Wednesday night, I went to the birthday party of a teacher friend of mine. She had assembled two other teacher friends of hers that I didn't know. Yet, we laughed and talked for hours about the profession of education and the state of America's children. It was like I'd known them my whole life. This always happens to me when I meet a teacher. We click. We hit it off. We could talk for hours. I'm telling you, we may not have a fraternity like the police and firemen, but we are in our own trenches everyday. We get it. We get each other.
To hear that so many children died Friday rips my heart out from my chest. To hear that teachers, a school counselor, and a principal died horrific deaths putting their lives on the line for their children makes me sad but proud. In these twisted days of our society, our profession is being trashed day in and day out. No one out there seems to care about the teachers and the children anymore. Our society has lost why we teach. We teach for the children. We teach for those precious faces they are slowly attaching to the names of the victims. We teach for their future tomorrows.
In one split second, their tomorrows were ripped away.
Yesterday, I cried and cried and cried. A little piece of my heart died yesterday thinking about all those sweet children, teachers, and administrators at a school not much different than mine.
9:10 Morning announcements. Same thing at my school.
9:15 Doors lock to the outside. Pretty much the same thing at my school.
State of the art buzz in system complete with camera to monitor visitors. Same thing at my school.
Do I feel safe at our school? Absolutely. Do I logically know that the world is full of evil walking around amongst me? Absolutely. It could happen anywhere. They always say, "I never thought it could happen here." Or they say, "I never thought this would happen to me." The truth is, evil is in this world. It has somehow seeped into our society. Satan is causing chaos like this horrible evil to run rampant, and it breaks my heart.
It reminds me of a wonderful quote that I remember from reading The Diary of Anne Frank back when I was in elementary school. She wrote, "In spite of everything, I still believe people are really good at heart."
Part of me is so scared to go back to work tomorrow. Logically, this is not even a sane thought. I get that, but it's the questions that I'm afraid will haunt the discussions in my classroom tomorrow. How can I make second graders feel safe after that? How much did they see over the weekend? What kinds of talks did they have with their parents?
While my students celebrated Christmas at a party complete with games, crafts, music, and food on Friday...twenty first graders were shot. I didn't even hear about it until way into the afternoon because (as any teacher will tell you), we are in our own little world inside the school building. I can almost feel what it would have been like to be in that situation. The fear. The desperation. The hopelessness as you tried to save your kids.
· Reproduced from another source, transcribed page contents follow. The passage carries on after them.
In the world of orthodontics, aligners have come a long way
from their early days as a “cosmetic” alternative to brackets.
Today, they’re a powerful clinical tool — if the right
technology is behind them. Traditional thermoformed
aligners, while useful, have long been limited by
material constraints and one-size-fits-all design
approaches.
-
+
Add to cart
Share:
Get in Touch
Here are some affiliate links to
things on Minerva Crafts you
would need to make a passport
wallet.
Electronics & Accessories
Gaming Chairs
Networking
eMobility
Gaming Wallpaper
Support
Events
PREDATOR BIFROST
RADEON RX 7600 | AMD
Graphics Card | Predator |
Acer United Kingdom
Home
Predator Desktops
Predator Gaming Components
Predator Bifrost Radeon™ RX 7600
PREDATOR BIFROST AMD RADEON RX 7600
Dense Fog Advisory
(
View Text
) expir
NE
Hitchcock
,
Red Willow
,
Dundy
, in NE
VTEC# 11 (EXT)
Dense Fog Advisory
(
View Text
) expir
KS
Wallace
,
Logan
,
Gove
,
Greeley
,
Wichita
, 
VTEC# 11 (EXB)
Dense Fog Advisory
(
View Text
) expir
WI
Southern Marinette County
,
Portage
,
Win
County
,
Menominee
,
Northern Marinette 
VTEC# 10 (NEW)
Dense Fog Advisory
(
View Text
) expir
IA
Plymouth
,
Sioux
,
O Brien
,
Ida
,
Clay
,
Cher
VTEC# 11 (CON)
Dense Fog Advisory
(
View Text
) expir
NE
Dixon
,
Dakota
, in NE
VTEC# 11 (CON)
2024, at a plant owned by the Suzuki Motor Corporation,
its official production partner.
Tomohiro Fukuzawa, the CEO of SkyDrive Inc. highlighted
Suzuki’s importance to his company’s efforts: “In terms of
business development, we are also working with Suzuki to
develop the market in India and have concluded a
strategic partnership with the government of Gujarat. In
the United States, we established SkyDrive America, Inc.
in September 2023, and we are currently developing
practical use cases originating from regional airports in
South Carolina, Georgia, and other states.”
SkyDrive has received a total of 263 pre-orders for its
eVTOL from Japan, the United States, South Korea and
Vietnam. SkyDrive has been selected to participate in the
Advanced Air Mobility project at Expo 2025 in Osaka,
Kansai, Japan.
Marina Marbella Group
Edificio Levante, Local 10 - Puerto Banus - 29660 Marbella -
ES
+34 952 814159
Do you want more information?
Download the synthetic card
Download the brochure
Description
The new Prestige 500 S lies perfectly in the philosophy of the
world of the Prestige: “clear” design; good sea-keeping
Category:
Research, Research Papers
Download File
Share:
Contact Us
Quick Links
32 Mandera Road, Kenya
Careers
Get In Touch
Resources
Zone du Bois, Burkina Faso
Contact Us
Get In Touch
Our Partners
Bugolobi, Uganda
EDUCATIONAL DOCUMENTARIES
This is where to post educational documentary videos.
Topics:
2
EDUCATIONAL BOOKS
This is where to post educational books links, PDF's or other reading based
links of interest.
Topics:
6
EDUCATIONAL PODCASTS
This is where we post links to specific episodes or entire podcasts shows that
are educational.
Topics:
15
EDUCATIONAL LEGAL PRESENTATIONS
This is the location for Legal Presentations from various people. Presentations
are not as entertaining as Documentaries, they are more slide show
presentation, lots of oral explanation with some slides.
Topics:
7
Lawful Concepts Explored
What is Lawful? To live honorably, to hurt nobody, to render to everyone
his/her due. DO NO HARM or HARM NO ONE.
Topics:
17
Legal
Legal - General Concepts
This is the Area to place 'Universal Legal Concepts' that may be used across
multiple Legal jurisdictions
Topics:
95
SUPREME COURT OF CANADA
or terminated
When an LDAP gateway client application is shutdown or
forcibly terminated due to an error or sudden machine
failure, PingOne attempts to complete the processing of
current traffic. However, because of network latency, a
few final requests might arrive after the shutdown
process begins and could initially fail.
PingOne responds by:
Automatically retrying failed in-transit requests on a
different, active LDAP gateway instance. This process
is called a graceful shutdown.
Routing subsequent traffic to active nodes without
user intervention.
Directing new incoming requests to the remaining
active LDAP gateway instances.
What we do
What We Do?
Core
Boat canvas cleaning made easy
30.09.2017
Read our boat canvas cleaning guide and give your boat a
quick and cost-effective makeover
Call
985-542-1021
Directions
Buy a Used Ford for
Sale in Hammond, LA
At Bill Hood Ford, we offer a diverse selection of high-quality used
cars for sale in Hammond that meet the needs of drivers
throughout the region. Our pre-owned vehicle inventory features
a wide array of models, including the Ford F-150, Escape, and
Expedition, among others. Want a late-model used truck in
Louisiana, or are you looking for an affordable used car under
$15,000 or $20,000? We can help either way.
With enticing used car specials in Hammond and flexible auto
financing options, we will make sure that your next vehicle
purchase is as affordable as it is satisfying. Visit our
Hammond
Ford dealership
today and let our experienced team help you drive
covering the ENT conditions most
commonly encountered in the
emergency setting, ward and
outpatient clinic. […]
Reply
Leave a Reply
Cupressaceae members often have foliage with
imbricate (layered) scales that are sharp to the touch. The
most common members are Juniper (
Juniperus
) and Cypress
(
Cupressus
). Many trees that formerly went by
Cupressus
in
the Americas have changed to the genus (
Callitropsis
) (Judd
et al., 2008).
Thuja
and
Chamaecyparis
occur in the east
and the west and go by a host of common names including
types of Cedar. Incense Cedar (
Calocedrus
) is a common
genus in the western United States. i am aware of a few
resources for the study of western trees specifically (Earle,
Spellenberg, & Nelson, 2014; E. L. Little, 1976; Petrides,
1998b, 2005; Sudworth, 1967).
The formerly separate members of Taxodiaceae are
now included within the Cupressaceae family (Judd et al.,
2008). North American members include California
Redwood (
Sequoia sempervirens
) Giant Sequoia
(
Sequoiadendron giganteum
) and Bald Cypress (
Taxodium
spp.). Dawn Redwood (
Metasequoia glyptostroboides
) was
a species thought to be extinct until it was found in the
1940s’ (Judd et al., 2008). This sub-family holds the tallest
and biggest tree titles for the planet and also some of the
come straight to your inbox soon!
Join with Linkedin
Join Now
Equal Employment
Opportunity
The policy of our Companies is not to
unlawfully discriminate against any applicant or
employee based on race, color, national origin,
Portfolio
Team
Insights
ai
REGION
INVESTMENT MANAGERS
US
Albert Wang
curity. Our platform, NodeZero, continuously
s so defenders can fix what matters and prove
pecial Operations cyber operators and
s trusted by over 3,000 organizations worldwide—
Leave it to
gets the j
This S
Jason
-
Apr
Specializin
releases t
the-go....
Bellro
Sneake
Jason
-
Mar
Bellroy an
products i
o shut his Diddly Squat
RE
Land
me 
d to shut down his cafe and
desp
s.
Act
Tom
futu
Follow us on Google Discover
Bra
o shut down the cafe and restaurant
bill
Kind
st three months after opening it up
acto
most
I'm in tears again just thinking of it. All we can do right now is pray for these precious families left behind. Pray for their salvation. Pray for their strength. Pray for some comfort.
Thank you, Lord Jesus, that one day you will come back to this world! Thank you that in you we can have some hope! Thank you, for saving us from the evil that has overtaken this cruel, crazy world. I will be on my knees praying for those affected by this tragedy. Will you join me? Will you also join me in praying for the teachers all over this nation tomorrow as we head back to work after such a tragedy. Especially pray for the teachers of the young babies like mine. I have no idea what I'm going to even say to them tomorrow. I hope I don't have to say anything.
New International Version (NIV)
33 “I have told you these things, so that in me you may have peace. In this world you will have trouble. But take heart! I have overcome the world.”